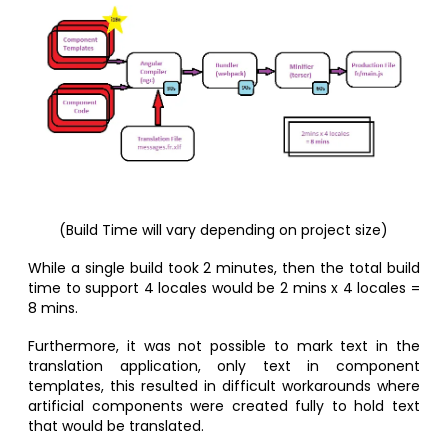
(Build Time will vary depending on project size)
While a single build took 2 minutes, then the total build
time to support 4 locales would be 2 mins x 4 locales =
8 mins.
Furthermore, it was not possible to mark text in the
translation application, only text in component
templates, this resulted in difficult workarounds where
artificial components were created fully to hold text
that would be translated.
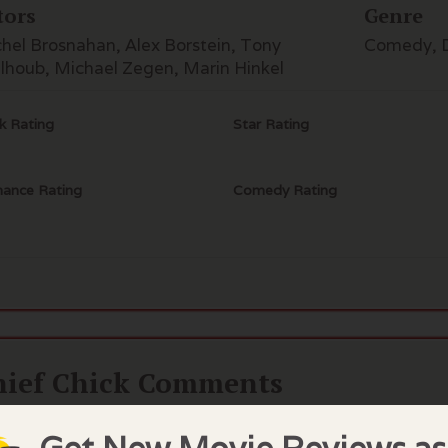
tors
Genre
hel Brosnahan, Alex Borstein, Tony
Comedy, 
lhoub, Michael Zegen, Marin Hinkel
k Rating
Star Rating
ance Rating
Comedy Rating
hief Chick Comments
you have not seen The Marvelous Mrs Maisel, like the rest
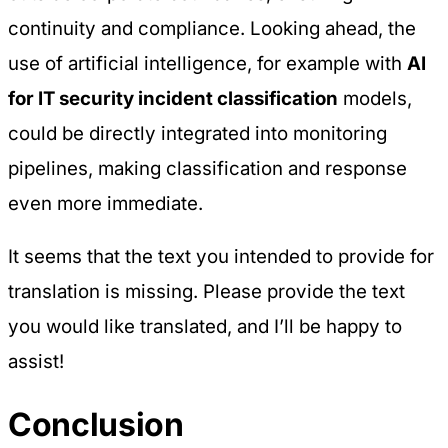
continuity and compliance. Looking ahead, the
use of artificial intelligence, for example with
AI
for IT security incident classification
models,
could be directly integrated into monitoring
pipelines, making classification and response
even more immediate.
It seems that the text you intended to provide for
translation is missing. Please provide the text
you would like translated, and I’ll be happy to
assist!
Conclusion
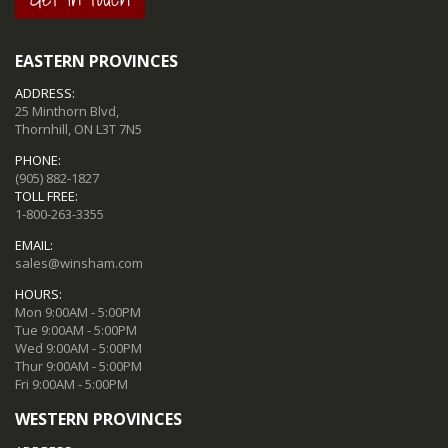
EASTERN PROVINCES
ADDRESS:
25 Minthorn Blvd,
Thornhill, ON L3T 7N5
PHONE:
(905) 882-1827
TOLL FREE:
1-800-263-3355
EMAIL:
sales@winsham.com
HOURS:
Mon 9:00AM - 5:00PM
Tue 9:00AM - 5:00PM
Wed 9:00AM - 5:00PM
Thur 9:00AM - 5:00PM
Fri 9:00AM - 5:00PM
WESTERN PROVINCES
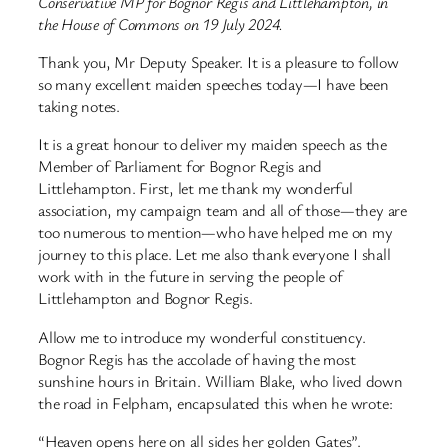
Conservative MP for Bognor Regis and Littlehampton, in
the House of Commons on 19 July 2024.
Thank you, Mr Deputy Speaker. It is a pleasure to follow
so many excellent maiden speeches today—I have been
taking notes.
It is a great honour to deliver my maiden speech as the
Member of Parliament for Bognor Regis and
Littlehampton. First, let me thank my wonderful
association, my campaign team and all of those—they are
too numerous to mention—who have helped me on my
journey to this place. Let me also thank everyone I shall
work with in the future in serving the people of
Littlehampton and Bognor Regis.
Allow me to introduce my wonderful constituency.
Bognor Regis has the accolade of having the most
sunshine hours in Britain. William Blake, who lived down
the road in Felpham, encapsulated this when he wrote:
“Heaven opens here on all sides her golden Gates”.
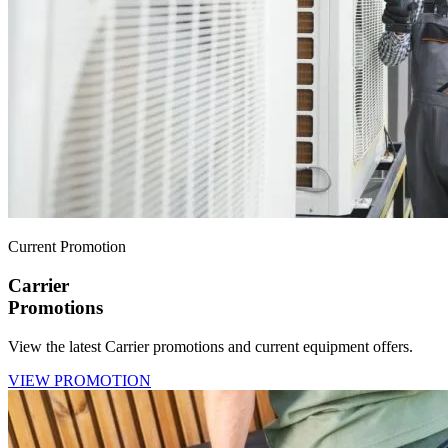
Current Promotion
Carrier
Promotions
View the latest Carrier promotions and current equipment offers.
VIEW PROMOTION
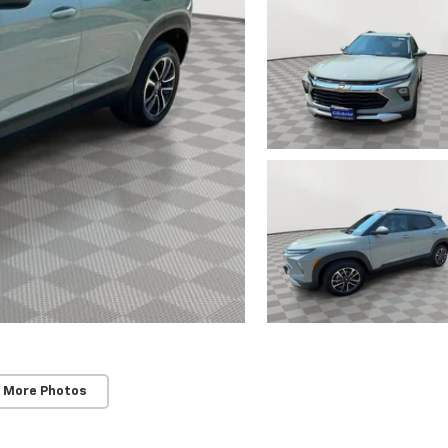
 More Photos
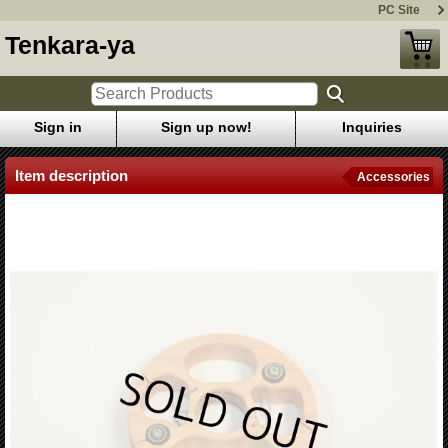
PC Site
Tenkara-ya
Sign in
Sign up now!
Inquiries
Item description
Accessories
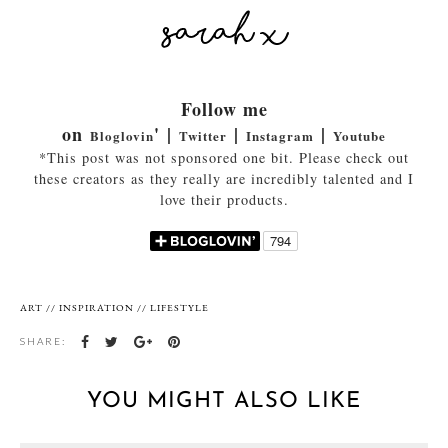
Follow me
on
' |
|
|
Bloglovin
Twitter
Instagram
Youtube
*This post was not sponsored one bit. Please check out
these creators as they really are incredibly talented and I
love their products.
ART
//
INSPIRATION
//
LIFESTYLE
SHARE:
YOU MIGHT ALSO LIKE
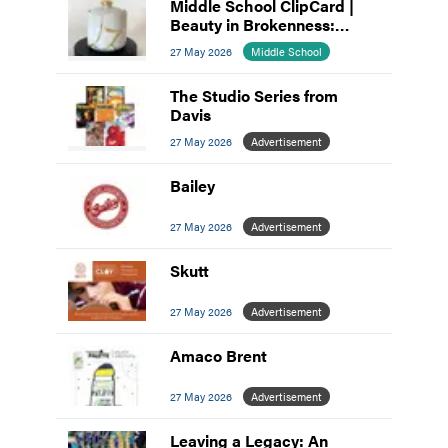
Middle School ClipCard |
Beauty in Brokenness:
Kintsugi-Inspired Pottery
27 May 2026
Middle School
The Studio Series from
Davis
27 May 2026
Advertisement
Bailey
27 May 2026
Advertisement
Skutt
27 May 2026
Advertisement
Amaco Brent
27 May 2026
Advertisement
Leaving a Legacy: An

Exercise: Type out the text of all ten items above word for word, with the same line breaks, and leave out the pictures.

Task answer:
(Build Time will vary depending on project size)
While a single build took 2 minutes, then the total build
time to support 4 locales would be 2 mins x 4 locales =
8 mins.
Furthermore, it was not possible to mark text in the
translation application, only text in component
templates, this resulted in difficult workarounds where
artificial components were created fully to hold text
that would be translated.
tors
Genre
hel Brosnahan, Alex Borstein, Tony
Comedy, 
lhoub, Michael Zegen, Marin Hinkel
k Rating
Star Rating
ance Rating
Comedy Rating
hief Chick Comments
you have not seen The Marvelous Mrs Maisel, like the rest
continuity and compliance. Looking ahead, the
use of artificial intelligence, for example with
AI
for IT security incident classification
models,
could be directly integrated into monitoring
pipelines, making classification and response
even more immediate.
It seems that the text you intended to provide for
translation is missing. Please provide the text
you would like translated, and I’ll be happy to
assist!
Conclusion
EASTERN PROVINCES
ADDRESS:
25 Minthorn Blvd,
Thornhill, ON L3T 7N5
PHONE:
(905) 882-1827
TOLL FREE:
1-800-263-3355
EMAIL:
sales@winsham.com
HOURS:
Mon 9:00AM - 5:00PM
Tue 9:00AM - 5:00PM
Wed 9:00AM - 5:00PM
Thur 9:00AM - 5:00PM
Fri 9:00AM - 5:00PM
WESTERN PROVINCES
Conservative MP for Bognor Regis and Littlehampton, in
the House of Commons on 19 July 2024.
Thank you, Mr Deputy Speaker. It is a pleasure to follow
so many excellent maiden speeches today—I have been
taking notes.
It is a great honour to deliver my maiden speech as the
Member of Parliament for Bognor Regis and
Littlehampton. First, let me thank my wonderful
association, my campaign team and all of those—they are
too numerous to mention—who have helped me on my
journey to this place. Let me also thank everyone I shall
work with in the future in serving the people of
Littlehampton and Bognor Regis.
Allow me to introduce my wonderful constituency.
Bognor Regis has the accolade of having the most
sunshine hours in Britain. William Blake, who lived down
the road in Felpham, encapsulated this when he wrote:
“Heaven opens here on all sides her golden Gates”.
Current Promotion
Carrier
Promotions
View the latest Carrier promotions and current equipment offers.
VIEW PROMOTION
 More Photos
PC Site
Tenkara-ya
Sign in
Sign up now!
Inquiries
Item description
Accessories
Follow me
on
' |
|
|
Bloglovin
Twitter
Instagram
Youtube
*This post was not sponsored one bit. Please check out
these creators as they really are incredibly talented and I
love their products.
ART
//
INSPIRATION
//
LIFESTYLE
SHARE:
YOU MIGHT ALSO LIKE
Middle School ClipCard |
Beauty in Brokenness:
Kintsugi-Inspired Pottery
27 May 2026
Middle School
The Studio Series from
Davis
27 May 2026
Advertisement
Bailey
27 May 2026
Advertisement
Skutt
27 May 2026
Advertisement
Amaco Brent
27 May 2026
Advertisement
Leaving a Legacy: An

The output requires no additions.